Guilt by Association, Guilt by Exaggeration?

The media frenzy over comments by Hilary Clinton that she was under fire in Bosnia when in fact she was only under the threat of fire are really a stretch by pundits who have tired of the real issues or simply do not want to address them in any depth.

TV Journalists - and one has to use that term very lightly these days - are failing in dramatic fashion to inform people about issues and pit the candidates against each other for the right reason - addressing policy differences. Instead, we see nonsensical concerns over exaggerations and personal associations.

Comments by Barack Obama's bombastic former pastor, Rev. Wright, are also being discussed breathlessly as if Obama's sitting in a church pew during a handful of emotionally charged rants by his pastor somehow means he has become a disciple of some anti-US cult.

Clearly, many of Wright's views are not in synch with most of mainstream America although these views are in touch with perhaps 20-40% of the public here (and perhaps 70% of the European Union) who view the USA as a modern capitalist empire that facilitates much of the exploitation in the third world.

Although personally I find the controversial Wright views about the USA *profoundly* naive and rationally unsupportable they represent debatable positions.

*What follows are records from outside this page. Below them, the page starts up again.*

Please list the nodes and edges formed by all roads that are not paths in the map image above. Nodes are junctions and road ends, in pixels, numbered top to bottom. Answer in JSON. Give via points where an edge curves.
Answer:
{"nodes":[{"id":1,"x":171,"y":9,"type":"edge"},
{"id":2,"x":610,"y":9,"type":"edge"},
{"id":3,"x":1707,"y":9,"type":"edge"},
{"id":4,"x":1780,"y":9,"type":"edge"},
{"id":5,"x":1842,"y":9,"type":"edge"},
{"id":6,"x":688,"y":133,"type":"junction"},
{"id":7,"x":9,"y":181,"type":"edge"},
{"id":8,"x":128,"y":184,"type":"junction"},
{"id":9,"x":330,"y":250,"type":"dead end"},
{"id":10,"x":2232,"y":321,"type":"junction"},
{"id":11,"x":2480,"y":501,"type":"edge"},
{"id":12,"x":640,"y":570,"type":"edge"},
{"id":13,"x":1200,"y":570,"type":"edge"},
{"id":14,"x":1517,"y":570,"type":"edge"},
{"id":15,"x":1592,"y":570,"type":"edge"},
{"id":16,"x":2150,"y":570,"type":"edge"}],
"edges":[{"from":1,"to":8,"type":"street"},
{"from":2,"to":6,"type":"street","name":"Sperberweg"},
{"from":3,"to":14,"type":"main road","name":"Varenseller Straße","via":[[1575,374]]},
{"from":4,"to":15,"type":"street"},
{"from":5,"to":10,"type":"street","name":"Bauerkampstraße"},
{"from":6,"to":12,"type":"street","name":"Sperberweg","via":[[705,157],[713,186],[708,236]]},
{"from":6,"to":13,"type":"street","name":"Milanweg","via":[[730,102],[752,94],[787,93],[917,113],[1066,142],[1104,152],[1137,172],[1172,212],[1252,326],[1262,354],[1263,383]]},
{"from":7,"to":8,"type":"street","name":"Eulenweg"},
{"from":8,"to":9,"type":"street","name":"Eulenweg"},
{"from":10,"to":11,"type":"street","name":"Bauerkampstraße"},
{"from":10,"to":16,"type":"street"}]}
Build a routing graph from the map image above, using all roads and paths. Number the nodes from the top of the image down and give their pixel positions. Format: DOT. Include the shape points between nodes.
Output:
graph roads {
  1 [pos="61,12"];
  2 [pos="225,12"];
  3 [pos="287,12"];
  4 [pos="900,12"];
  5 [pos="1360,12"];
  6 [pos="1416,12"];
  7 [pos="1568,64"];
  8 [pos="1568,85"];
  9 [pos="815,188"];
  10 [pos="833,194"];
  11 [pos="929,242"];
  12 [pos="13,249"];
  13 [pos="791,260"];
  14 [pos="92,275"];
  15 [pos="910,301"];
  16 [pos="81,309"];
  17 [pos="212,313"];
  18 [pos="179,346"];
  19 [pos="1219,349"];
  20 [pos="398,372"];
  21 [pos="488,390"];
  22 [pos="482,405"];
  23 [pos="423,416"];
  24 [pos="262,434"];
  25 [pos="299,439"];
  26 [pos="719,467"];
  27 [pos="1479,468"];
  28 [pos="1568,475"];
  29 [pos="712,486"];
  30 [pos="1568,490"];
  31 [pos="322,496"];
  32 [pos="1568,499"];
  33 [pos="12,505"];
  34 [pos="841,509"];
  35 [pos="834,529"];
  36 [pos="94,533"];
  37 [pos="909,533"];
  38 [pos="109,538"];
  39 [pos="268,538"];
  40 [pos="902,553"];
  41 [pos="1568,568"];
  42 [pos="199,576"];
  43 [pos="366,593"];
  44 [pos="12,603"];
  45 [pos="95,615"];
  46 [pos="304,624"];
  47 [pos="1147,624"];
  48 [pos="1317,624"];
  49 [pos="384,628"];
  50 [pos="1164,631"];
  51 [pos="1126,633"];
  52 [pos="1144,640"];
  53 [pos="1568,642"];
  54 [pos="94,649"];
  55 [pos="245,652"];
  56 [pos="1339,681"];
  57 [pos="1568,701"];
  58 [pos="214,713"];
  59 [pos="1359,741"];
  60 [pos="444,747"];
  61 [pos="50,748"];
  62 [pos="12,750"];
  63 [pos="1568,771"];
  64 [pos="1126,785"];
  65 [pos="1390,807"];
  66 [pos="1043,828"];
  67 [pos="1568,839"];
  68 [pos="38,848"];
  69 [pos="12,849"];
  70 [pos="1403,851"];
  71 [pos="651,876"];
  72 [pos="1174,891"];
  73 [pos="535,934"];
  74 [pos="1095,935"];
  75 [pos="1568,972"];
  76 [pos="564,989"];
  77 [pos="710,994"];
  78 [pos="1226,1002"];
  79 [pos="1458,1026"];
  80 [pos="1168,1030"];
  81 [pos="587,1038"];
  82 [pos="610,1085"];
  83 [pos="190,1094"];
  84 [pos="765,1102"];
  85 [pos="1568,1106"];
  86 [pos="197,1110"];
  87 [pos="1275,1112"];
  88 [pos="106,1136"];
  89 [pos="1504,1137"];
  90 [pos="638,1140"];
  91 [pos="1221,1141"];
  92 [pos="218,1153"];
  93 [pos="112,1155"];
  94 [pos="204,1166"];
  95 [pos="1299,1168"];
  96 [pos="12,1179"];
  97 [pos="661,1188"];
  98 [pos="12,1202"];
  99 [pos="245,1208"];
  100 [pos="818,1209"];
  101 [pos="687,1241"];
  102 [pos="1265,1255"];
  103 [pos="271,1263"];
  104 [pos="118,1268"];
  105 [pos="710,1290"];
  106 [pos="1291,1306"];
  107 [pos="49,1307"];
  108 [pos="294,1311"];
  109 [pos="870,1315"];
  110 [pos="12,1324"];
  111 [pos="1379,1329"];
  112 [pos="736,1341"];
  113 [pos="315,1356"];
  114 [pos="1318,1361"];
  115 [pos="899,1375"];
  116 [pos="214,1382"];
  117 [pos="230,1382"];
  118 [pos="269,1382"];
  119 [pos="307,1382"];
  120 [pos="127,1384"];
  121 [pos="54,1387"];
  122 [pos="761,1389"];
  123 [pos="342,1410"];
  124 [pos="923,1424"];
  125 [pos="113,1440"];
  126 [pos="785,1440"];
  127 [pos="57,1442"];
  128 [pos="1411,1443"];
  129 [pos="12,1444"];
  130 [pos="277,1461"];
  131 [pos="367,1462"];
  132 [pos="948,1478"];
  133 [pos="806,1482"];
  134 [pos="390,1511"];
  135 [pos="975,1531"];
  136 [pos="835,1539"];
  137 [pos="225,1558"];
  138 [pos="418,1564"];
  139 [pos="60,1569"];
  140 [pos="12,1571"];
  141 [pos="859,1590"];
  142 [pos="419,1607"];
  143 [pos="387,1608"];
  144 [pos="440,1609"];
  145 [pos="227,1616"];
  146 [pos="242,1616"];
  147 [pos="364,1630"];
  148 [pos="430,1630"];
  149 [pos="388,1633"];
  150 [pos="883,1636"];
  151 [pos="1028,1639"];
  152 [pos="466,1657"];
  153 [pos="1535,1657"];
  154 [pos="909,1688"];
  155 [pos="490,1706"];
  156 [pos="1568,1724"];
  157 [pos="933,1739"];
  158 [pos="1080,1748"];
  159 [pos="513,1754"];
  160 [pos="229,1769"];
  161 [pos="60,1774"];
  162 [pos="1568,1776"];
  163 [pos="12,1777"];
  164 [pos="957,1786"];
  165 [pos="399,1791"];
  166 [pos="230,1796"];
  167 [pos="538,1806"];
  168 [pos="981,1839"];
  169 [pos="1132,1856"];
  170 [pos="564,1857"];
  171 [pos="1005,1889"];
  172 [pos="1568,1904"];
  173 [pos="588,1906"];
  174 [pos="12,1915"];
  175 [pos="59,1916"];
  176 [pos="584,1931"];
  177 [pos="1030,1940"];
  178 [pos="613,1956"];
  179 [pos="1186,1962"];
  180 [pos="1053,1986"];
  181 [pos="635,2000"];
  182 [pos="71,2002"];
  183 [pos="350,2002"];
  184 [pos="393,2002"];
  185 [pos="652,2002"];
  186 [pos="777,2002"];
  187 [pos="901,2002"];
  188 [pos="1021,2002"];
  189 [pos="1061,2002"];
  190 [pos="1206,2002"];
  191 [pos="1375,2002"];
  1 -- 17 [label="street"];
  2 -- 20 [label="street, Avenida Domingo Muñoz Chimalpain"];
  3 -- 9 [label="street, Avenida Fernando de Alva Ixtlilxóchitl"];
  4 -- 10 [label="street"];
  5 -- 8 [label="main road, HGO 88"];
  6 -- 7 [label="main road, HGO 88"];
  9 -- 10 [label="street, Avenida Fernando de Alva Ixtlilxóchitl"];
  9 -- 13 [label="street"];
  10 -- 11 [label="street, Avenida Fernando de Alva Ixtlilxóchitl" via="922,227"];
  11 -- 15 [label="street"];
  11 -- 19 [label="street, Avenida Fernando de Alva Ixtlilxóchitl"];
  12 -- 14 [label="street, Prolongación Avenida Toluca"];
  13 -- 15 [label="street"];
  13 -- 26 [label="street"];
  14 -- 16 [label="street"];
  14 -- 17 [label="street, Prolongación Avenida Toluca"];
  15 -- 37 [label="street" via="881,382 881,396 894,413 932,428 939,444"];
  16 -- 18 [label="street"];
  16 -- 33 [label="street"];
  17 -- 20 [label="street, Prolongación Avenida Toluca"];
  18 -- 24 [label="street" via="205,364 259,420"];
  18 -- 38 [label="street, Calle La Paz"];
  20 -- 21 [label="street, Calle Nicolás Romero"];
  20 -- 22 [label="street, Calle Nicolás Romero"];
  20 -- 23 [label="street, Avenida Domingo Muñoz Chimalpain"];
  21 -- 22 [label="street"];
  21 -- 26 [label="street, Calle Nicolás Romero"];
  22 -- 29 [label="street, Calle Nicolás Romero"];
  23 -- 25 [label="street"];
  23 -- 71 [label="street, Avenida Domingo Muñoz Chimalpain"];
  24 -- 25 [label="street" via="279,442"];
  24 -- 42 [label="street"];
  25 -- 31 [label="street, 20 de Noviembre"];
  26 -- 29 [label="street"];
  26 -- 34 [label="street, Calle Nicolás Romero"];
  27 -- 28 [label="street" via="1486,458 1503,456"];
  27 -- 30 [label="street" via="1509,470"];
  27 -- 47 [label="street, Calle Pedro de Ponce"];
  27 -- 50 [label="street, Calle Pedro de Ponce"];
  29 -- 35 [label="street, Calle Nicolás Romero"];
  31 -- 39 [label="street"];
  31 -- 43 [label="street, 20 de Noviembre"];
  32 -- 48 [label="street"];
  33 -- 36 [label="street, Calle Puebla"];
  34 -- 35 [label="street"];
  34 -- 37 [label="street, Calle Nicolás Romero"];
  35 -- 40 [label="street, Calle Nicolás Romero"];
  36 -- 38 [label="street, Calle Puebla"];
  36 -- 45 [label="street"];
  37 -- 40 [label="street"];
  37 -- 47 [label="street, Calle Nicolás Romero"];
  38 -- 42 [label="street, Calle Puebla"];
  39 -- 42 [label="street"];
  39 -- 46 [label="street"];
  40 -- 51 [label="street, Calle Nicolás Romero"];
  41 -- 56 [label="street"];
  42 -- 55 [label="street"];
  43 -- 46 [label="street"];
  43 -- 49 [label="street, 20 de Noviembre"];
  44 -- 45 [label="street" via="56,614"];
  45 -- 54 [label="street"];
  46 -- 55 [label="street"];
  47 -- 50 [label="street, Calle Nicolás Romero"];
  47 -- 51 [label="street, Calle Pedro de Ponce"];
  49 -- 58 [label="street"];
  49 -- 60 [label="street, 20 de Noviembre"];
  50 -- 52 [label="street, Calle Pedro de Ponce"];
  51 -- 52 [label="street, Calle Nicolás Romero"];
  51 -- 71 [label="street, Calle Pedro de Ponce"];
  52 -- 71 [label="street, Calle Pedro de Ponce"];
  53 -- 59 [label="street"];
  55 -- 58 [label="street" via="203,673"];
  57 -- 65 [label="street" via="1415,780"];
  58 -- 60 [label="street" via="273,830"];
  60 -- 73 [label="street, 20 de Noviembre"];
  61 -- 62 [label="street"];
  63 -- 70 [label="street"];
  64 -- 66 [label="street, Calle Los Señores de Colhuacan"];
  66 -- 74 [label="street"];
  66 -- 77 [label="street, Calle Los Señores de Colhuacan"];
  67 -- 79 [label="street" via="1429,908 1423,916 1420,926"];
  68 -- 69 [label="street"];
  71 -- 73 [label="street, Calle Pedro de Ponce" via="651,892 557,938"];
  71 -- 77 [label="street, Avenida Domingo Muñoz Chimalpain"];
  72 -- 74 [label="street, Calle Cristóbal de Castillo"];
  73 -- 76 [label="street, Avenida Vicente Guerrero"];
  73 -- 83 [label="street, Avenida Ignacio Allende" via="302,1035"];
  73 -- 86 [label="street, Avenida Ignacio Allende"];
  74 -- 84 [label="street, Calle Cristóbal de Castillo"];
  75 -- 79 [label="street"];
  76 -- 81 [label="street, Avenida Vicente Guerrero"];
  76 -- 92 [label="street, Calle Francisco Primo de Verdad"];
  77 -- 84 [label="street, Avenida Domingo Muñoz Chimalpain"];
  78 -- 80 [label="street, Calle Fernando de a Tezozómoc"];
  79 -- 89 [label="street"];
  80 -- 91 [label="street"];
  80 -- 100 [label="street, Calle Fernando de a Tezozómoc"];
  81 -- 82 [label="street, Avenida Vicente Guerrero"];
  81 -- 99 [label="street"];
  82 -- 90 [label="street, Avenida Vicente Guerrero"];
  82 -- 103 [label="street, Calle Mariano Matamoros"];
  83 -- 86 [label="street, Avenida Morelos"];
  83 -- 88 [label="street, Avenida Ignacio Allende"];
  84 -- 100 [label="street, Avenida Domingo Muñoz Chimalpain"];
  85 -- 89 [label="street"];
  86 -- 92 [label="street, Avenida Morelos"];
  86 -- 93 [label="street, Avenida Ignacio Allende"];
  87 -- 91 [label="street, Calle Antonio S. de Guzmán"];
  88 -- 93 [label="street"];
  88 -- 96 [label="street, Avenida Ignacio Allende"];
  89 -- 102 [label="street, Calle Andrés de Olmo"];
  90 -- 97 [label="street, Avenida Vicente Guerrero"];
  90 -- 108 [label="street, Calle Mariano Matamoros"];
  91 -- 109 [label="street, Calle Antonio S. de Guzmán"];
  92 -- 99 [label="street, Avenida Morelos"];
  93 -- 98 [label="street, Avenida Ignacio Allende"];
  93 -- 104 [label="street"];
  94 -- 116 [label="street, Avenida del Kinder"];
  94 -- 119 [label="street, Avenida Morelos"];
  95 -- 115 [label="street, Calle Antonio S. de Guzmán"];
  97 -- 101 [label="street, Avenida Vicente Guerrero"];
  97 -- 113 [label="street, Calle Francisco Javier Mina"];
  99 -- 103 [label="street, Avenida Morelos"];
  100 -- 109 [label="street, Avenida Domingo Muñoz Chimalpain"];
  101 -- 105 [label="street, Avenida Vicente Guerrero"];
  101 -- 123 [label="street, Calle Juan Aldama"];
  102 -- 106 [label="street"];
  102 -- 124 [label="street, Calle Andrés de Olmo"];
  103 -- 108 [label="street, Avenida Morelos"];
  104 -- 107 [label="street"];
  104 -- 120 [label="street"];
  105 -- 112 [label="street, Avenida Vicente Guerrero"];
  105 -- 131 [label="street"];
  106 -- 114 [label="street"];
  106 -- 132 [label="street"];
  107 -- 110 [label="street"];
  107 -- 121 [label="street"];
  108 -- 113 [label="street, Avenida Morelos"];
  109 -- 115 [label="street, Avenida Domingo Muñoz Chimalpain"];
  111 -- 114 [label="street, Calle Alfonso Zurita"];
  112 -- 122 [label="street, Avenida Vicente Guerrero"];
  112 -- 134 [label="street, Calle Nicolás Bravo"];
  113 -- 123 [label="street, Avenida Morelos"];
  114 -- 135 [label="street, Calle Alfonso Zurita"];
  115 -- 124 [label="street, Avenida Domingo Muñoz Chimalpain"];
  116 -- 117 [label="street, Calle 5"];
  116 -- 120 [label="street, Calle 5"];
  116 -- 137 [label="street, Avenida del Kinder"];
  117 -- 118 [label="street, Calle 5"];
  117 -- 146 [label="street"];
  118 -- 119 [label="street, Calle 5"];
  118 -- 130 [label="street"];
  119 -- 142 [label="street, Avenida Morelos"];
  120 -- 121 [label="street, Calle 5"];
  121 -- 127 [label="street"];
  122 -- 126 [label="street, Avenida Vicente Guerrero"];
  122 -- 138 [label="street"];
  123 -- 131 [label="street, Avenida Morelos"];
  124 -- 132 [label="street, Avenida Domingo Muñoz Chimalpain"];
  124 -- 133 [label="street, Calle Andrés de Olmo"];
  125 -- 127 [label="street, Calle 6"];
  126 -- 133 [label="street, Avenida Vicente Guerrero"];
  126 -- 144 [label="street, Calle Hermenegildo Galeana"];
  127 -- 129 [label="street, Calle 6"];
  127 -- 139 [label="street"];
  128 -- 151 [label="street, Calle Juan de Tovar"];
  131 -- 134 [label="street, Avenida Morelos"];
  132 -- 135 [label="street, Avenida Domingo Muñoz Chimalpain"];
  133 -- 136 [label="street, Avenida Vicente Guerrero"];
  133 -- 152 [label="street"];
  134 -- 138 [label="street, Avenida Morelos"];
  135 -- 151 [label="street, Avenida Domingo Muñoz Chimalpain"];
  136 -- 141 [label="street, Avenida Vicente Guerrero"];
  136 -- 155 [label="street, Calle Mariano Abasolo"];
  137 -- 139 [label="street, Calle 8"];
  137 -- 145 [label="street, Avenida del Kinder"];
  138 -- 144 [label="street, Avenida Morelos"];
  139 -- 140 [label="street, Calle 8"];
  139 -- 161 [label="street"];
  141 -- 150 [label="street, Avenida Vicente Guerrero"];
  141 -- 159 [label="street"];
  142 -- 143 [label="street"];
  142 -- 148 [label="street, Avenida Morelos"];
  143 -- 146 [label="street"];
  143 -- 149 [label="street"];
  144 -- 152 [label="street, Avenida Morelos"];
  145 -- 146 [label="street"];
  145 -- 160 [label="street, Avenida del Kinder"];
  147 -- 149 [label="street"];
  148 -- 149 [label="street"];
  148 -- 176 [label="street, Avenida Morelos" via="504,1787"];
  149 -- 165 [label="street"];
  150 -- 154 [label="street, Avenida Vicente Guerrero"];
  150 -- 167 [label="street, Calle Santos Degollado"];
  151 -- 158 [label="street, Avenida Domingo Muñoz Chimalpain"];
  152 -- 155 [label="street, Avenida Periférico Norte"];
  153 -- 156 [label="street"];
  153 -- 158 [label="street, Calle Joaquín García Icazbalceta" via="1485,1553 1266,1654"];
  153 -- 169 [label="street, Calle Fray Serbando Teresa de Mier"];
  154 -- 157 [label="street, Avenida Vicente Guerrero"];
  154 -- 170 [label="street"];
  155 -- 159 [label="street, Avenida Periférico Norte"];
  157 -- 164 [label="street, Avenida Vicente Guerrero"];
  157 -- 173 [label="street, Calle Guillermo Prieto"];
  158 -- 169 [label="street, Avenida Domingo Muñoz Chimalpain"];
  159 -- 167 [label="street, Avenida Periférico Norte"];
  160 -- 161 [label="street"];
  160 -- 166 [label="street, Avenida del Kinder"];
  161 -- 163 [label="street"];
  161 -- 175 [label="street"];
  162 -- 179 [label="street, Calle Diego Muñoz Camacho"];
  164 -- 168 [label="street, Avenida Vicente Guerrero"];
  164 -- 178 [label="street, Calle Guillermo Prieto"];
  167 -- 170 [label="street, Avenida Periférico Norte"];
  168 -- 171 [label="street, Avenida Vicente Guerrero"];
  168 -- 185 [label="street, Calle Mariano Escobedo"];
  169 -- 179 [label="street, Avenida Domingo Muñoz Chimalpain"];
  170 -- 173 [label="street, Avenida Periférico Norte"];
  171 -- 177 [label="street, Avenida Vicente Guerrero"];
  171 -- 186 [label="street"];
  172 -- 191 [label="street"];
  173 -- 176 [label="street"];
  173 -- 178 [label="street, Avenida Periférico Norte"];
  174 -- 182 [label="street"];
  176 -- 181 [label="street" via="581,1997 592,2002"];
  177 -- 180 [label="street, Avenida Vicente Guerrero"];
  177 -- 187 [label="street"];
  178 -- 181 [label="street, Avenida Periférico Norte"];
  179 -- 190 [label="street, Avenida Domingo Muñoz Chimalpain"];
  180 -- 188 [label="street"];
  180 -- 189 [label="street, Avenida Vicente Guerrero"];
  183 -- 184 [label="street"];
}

The ignorant TV punditry should be talking about a national dialog on why these issues have such traction in some intellectual communities rather than giving them the blanket dismissal and angrily attacking Obama for not leaving his church in protest.

It is crystal clear that Obama totally disagrees with many of the characterizations Wright has used over the years.

The guilt by association is nonsense and a sign of the foolishness of liberal pundits combining with the strategic plays by conservative pundits to keep this in the news.